The news surrounding Apple’s new tablet device has been nothing but speculation and rumors—and where those possible falsehoods stand, few truths prevail. There is one trend in topics that most industry analysts and today’s top technology talkers are reporting, though: TV networks have been saying ‘nay’ to Apple. Content providers are scared. Apparently, hours before Steve Jobs reveals the new iSlate device, Apple still does not have the content it wanted for its new tablet product.
The fault undoubtedly falls into the lap of Steve Jobs and his iTunes payment system. As most industry experts—or just keen observers—will tell you, Apple truly likes to be in control of whatever “partnership” they enter into. Scared to commit to that sort of “abusive” relationship, many media companies have said a pleasant “No thank you.” Last week we reported that Apple is trying to revive “old media” like TV and claim more weathered channels such as NBC, ABC, and CBS for its tablet—well, it looks like this week it’s those older media outlets that are rejecting Apple’s revival, because they’re been around long enough to see the beating music labels have taken at the company’s hands.
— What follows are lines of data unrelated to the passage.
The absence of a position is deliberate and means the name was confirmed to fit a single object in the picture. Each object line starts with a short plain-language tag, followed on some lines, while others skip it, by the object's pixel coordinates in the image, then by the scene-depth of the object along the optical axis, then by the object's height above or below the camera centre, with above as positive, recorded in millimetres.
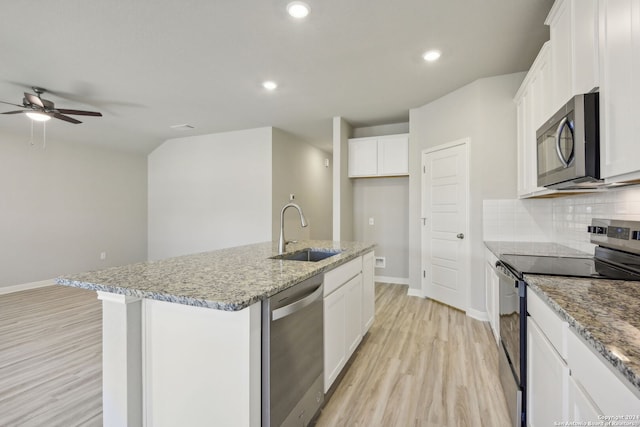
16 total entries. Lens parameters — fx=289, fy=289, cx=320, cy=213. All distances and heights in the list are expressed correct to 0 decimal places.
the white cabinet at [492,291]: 2281 -698
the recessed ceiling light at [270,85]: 3359 +1521
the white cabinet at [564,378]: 712 -521
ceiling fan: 3100 +1167
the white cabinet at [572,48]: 1366 +886
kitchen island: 1130 -557
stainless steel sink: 2354 -352
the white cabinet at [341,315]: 1825 -741
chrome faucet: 2244 -240
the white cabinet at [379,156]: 4465 +903
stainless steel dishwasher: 1207 -683
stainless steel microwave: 1312 +332
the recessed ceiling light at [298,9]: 2055 +1487
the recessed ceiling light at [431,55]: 2701 +1501
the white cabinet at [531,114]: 2053 +789
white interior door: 3432 -149
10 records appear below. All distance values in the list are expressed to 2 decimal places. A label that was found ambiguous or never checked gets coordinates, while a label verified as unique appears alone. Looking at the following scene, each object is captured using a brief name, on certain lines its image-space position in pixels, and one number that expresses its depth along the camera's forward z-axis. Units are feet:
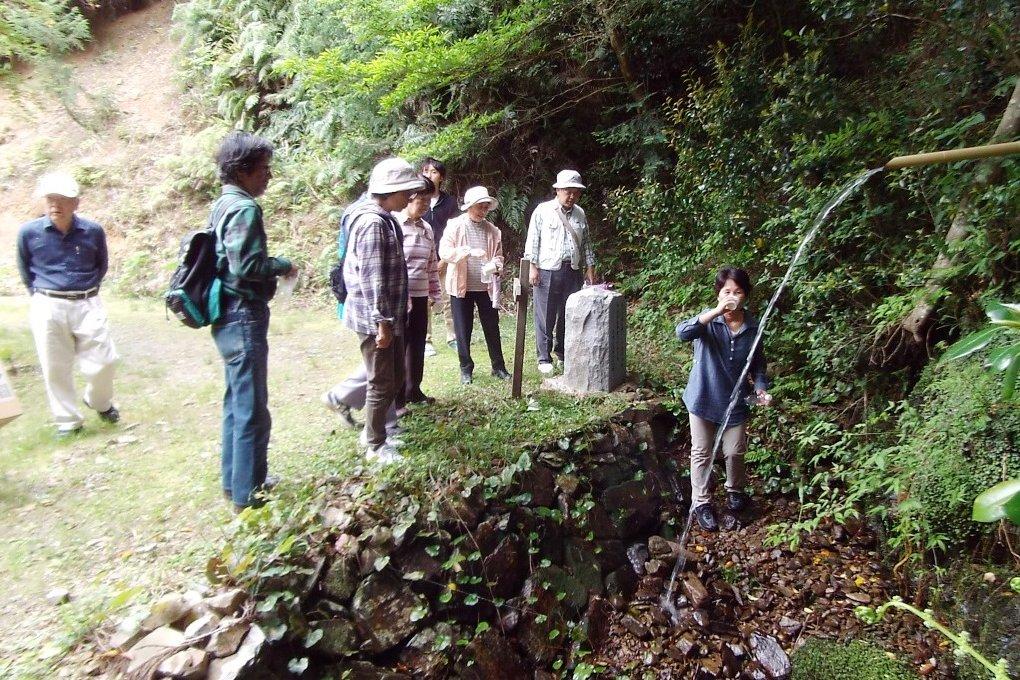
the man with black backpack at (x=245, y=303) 10.96
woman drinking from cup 13.67
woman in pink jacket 17.79
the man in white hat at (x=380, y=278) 12.20
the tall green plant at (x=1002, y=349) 4.37
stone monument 17.56
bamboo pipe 3.87
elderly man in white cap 14.94
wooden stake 16.61
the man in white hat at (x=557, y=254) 19.10
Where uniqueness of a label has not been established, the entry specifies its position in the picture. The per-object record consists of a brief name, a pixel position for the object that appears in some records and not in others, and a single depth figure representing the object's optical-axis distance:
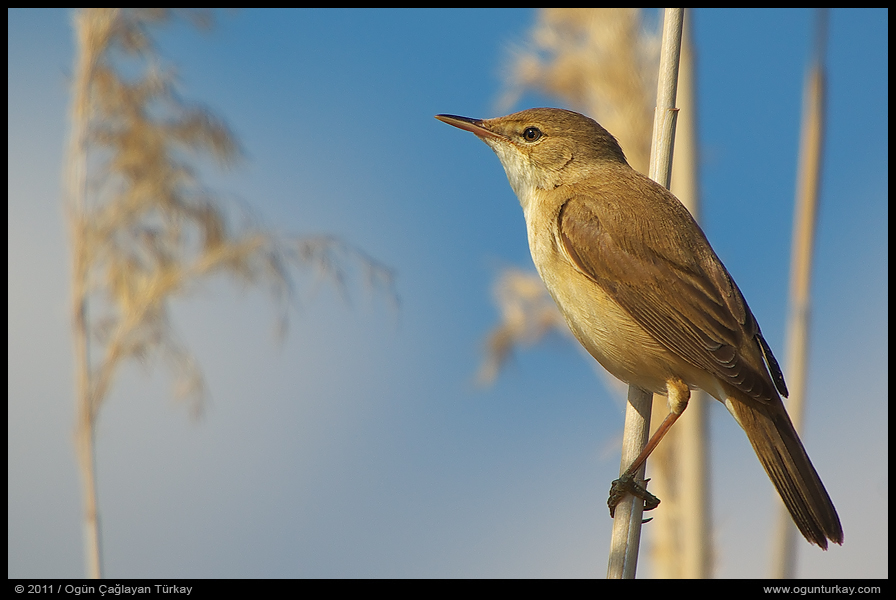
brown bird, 5.75
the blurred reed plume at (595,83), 9.12
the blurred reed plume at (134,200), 7.37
As the New York Times reported today, Apple sold lots of music but completely destroyed the concept of the album and damaged recording labels’ already deteriorating bottom lines. Senior Editor of Playboy’s Technology and Lifestyle sections, Scott Alexander, says that even though television magnates might be scared of the big bad Jobs, however, more desperate magazine publishers are throwing themselves at his feet.
“Everyone should be a little wary of Apple,” says Alexander. “Steve Jobs is a shark and an incredible businessman—what he did with the music industry is genius, but in a way that should make people a little uncomfortable.”
Alexander says he thinks most magazine publishers are seeing the Apple tablet as a “life raft,” but he fears that Apple will be extremely selective with its content providers, even if the company is getting rejected by the ones it really wanted. But all of that may change—a couple industry insiders predict this new device may sway judgment due to its popularity alone. “Apple has sex appeal with its products,” says John Sutter, Technology Reporter for CNN.com. “They release products that are mysterious and unnecessary, but all of a sudden a new device comes out and everyone thinks they need it.”
The influence that Apple has over the market—whether it’s over tablets, eReaders, or even the music industry—is palpable. We’ll see tomorrow how this whole thing plays out, and, perhaps more importantly, what media content providers are now resting securely under Apple’s wing.